Rieder’s odds rose after Trump called him “very impressive” in a CNBC interview at the World Economic Forum. A separate Bloomberg News report, citing people familiar with the matter, said White House officials generally view Rieder favorably.
By contrast, National Economic Council Director Kevin Hassett has seen his odds fall to 8% on Kalshi, after Trump told reporters he would miss Hassett at the NEC and would prefer he remain in the role.
— Yun Li
What to expect at the conclusion of the Fed’s January meeting
The Federal Reserve will likely keep its key interest rate steady at a range of 3.5% to 3.75% at the end of its policy meeting on Wednesday.

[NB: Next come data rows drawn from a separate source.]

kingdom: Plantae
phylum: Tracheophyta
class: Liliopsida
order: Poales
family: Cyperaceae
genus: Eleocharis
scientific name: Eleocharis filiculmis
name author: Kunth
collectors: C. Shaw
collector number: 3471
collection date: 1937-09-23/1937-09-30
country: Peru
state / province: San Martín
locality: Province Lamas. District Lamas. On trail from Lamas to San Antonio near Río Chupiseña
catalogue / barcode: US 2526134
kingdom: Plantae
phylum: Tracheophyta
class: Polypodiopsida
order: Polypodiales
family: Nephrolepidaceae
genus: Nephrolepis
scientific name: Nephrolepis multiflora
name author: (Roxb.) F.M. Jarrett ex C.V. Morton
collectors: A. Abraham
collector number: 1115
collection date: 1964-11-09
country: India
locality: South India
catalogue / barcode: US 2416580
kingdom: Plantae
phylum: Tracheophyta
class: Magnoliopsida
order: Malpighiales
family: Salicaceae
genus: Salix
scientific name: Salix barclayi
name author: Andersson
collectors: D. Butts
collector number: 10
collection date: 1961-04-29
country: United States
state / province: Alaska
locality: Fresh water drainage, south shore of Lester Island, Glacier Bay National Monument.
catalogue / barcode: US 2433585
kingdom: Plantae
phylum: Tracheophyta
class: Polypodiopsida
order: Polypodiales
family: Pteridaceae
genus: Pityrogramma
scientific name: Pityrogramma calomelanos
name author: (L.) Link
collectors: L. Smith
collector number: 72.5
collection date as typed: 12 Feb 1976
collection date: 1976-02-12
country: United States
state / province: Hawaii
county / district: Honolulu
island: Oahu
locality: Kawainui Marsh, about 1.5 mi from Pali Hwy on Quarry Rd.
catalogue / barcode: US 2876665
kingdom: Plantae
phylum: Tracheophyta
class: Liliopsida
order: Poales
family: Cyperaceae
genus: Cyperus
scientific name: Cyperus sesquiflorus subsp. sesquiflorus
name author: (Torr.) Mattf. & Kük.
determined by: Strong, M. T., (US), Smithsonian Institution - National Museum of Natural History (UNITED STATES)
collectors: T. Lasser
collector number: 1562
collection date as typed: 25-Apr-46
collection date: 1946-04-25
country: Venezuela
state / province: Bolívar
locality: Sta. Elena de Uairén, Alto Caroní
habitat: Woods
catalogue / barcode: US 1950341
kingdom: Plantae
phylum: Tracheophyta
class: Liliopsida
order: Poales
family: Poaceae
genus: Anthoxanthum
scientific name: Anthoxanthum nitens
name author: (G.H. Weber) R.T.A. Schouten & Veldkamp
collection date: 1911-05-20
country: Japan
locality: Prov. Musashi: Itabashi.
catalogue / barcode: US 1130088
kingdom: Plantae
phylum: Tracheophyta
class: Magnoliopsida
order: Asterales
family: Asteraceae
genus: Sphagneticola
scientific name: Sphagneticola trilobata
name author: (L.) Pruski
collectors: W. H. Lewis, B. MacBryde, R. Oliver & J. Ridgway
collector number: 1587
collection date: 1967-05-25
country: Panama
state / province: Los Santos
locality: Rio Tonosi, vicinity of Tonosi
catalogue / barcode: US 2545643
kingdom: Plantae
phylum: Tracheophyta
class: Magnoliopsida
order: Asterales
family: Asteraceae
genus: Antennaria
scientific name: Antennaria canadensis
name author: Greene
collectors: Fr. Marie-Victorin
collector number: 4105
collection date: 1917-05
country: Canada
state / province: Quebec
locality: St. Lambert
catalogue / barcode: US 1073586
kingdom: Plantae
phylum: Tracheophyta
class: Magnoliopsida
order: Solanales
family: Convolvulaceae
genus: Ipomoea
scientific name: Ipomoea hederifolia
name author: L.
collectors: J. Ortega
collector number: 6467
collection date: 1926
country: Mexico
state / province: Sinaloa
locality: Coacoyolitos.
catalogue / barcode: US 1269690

While the decision itself won’t provide much action, traders are going to keep a close ear on Fed Chair Powell’s press conference, which kicks off at 2:30 p.m. ET. They’ll be seeking clues on where policy might be heading longer term.
Traders will also have another development on their minds: the fireworks surrounding the central bank in Washington. President Trump recently told CNBC that he may have winnowed down the list of potential Fed chair candidates to just one individual.